* Extract:
■ ■ ■

After you make your plan, all you need to do is revisit and communicate your plan regularly so you’re ready when disaster strikes.

Build your plan

  • Write it down.
    • Create a document with the contact information for your family, close friends, designated out-of-town contact, employers, and other service providers like doctors, schools, etc.
  • Plan to communicate.
    • Plan how to communicate with family or friends when disaster strikes.
    • Discuss the benefits of calling, texting, emailing, or using social media. Texting tends to work more reliably than calling, especially when systems are in high demand.
    • Determine how your family will receive emergency updates and alerts.
  • Choose a meeting place.
    • Pick two places to meet your family or household members.
    • Meet outside your home in case of a sudden emergency or at a friend's or neighbor's house in case you can't return home.
    • Ensure that these places are reachable for those with access and functional needs and that your pets are welcome.
    • Share the address and phone number for each of your meet-up locations.
    • Add the information to your phone’s contacts and list them in your plan.
  • Plan to evacuate.
    • If an evacuation is necessary, determine where you will evacuate and how you will get there.
    • If you plan to shelter-in-place, identify the safest location in your home to shelter during a disaster.
  • Identify emergency contact(s).
    • Ask an out-of-town family member or friend to be your emergency contact.
    • Ensure everyone in your household knows the contact’s name, location, phone number, email, and any social media contact options.
  • Schedule a meeting.

■ ■ ■

* Supplied records:
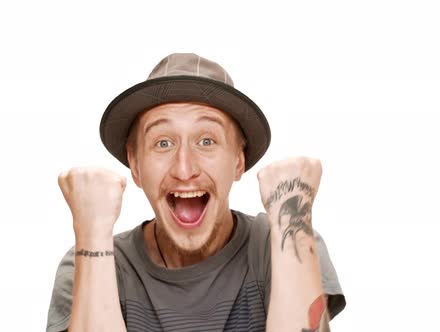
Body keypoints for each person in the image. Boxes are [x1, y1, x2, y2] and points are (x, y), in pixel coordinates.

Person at [46, 53, 346, 332]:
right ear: (135, 165)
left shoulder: (282, 241)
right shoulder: (90, 262)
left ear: (239, 162)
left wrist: (291, 215)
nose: (184, 168)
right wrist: (92, 230)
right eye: (163, 143)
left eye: (206, 141)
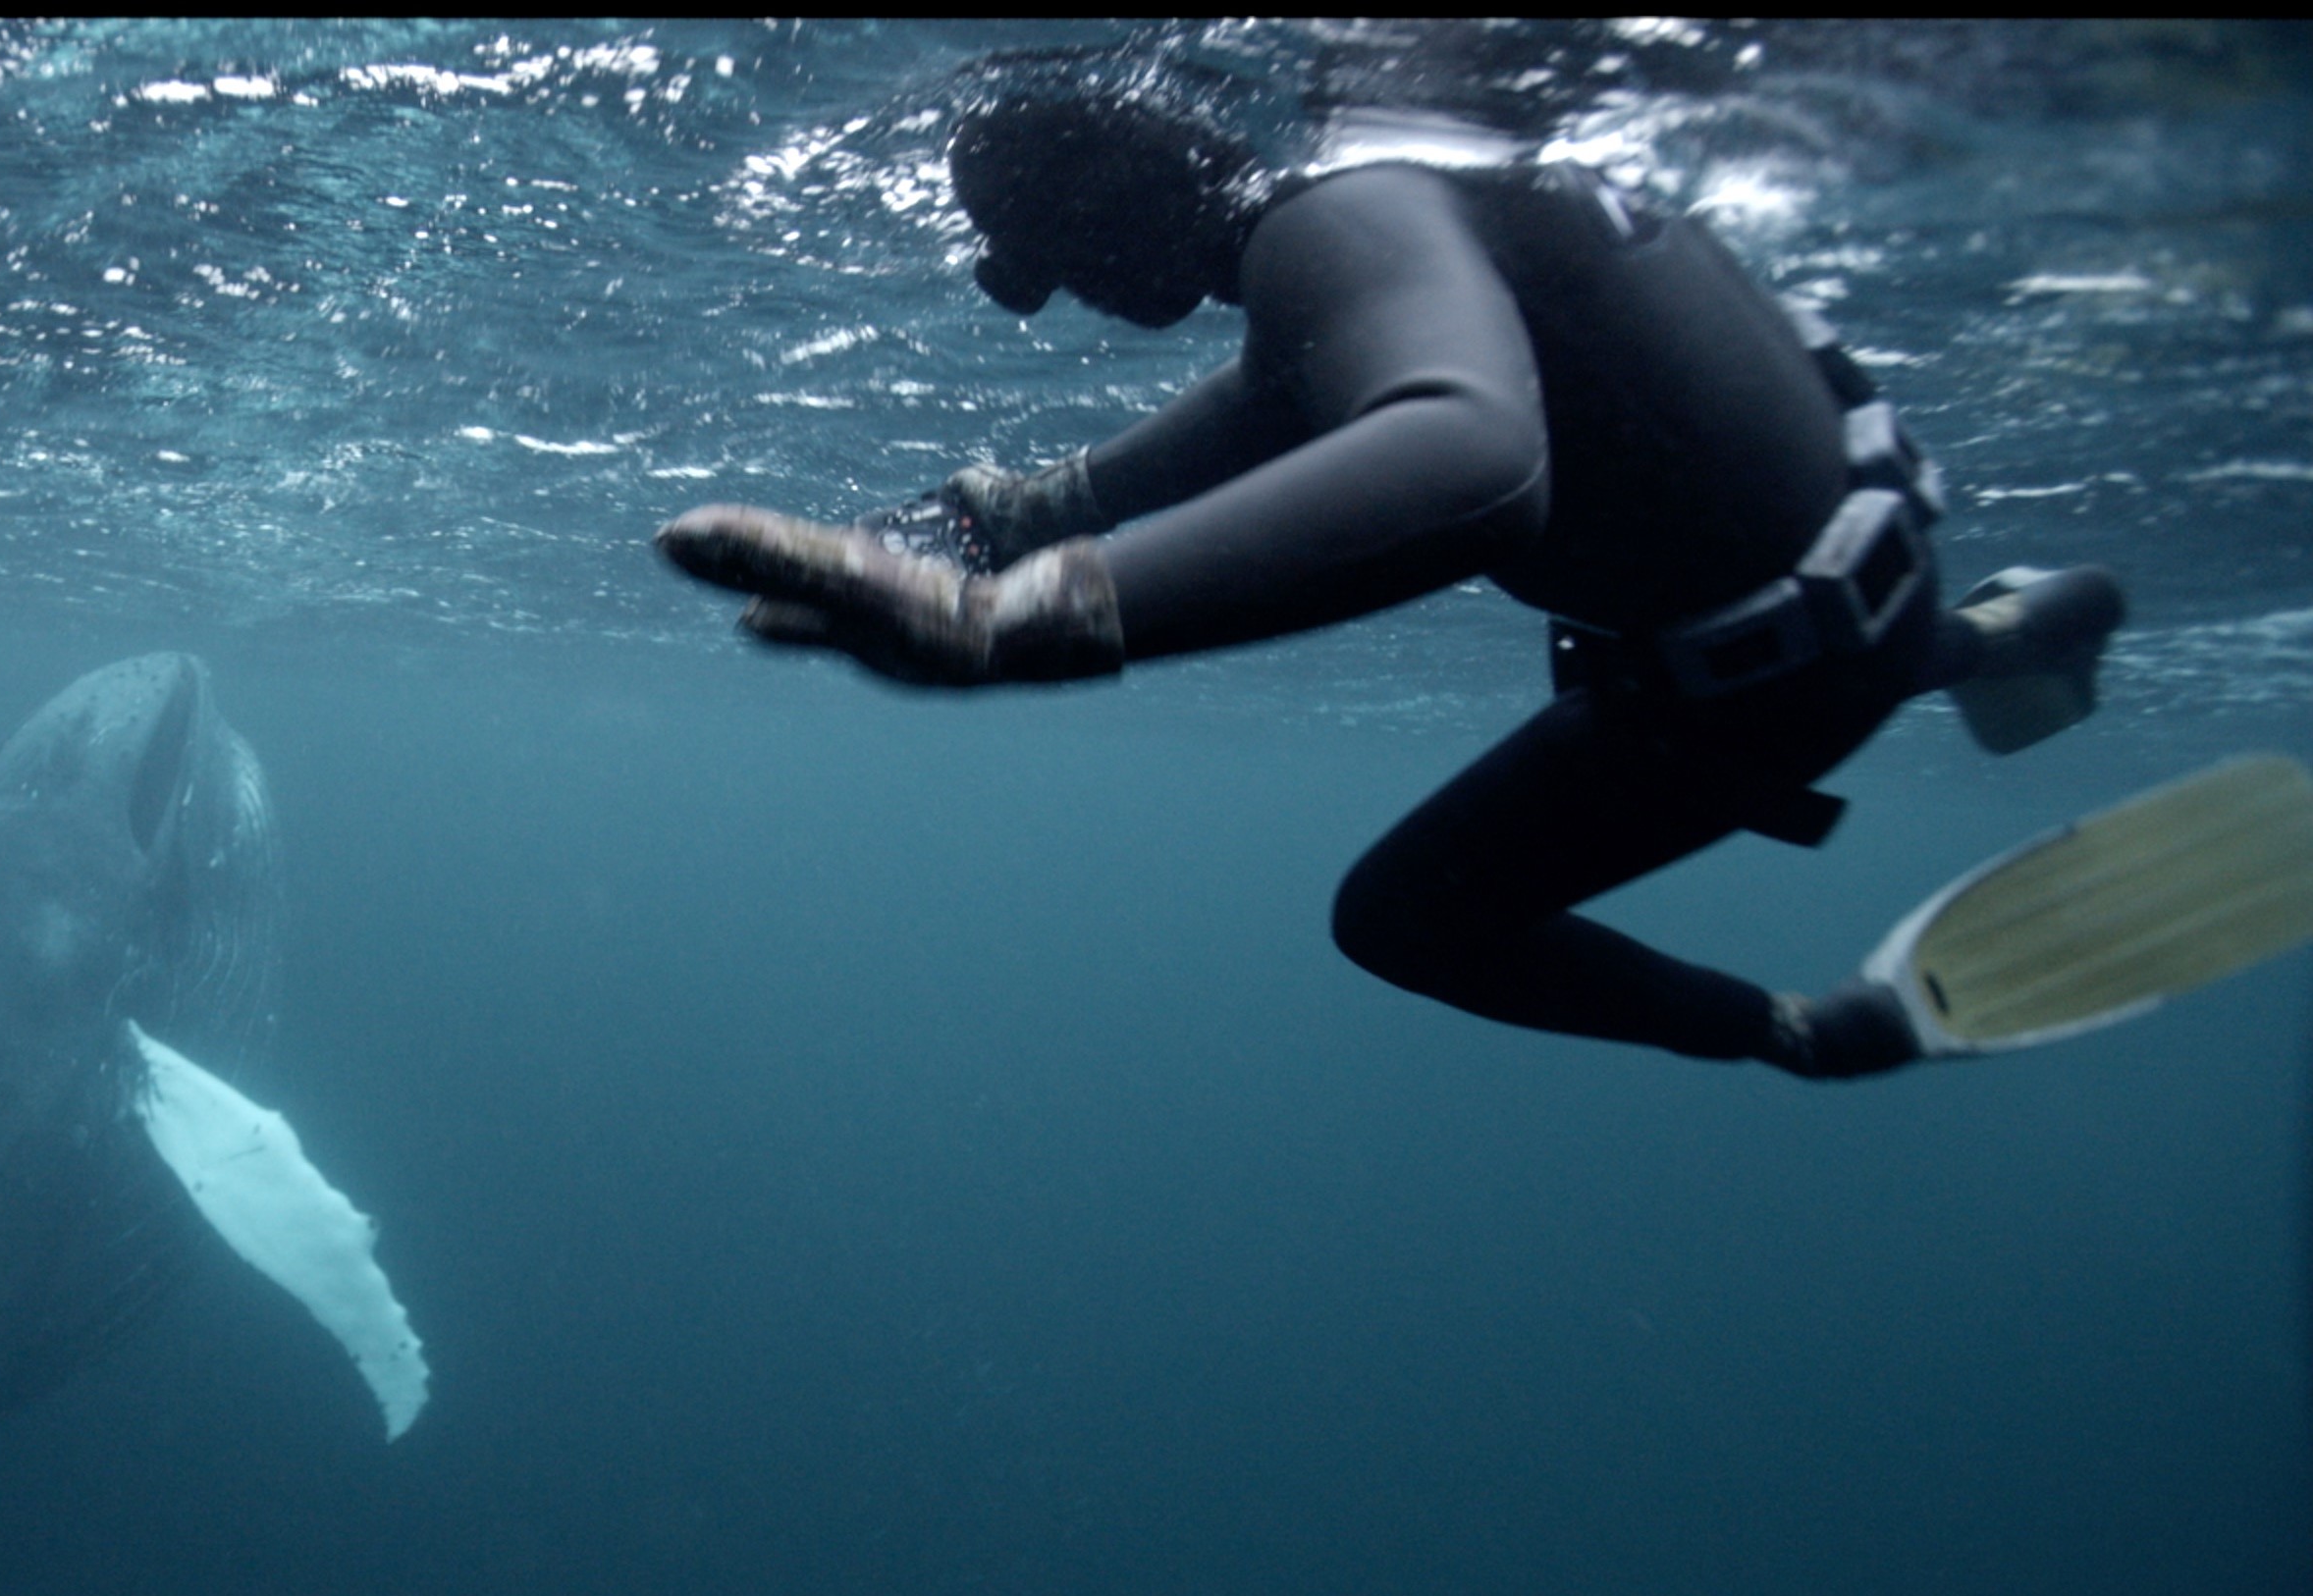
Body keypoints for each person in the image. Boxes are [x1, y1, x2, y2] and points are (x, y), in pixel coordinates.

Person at [658, 69, 2126, 1080]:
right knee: (1808, 626)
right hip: (1862, 590)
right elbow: (1268, 410)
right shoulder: (1406, 216)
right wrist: (1031, 511)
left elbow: (1471, 461)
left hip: (1750, 698)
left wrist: (1019, 619)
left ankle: (1814, 1028)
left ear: (1117, 195)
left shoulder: (1331, 224)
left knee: (1407, 921)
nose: (1063, 303)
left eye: (1044, 253)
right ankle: (1997, 635)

■ ■ ■

* Task objective: From the emergency planning text above, write out word for word the part that opens with the words containing "Build your plan" and closes with "doctors, schools, etc.".

* Task response:
Build your plan

  • Write it down.
    • Create a document with the contact information for your family, close friends, designated out-of-town contact, employers, and other service providers like doctors, schools, etc.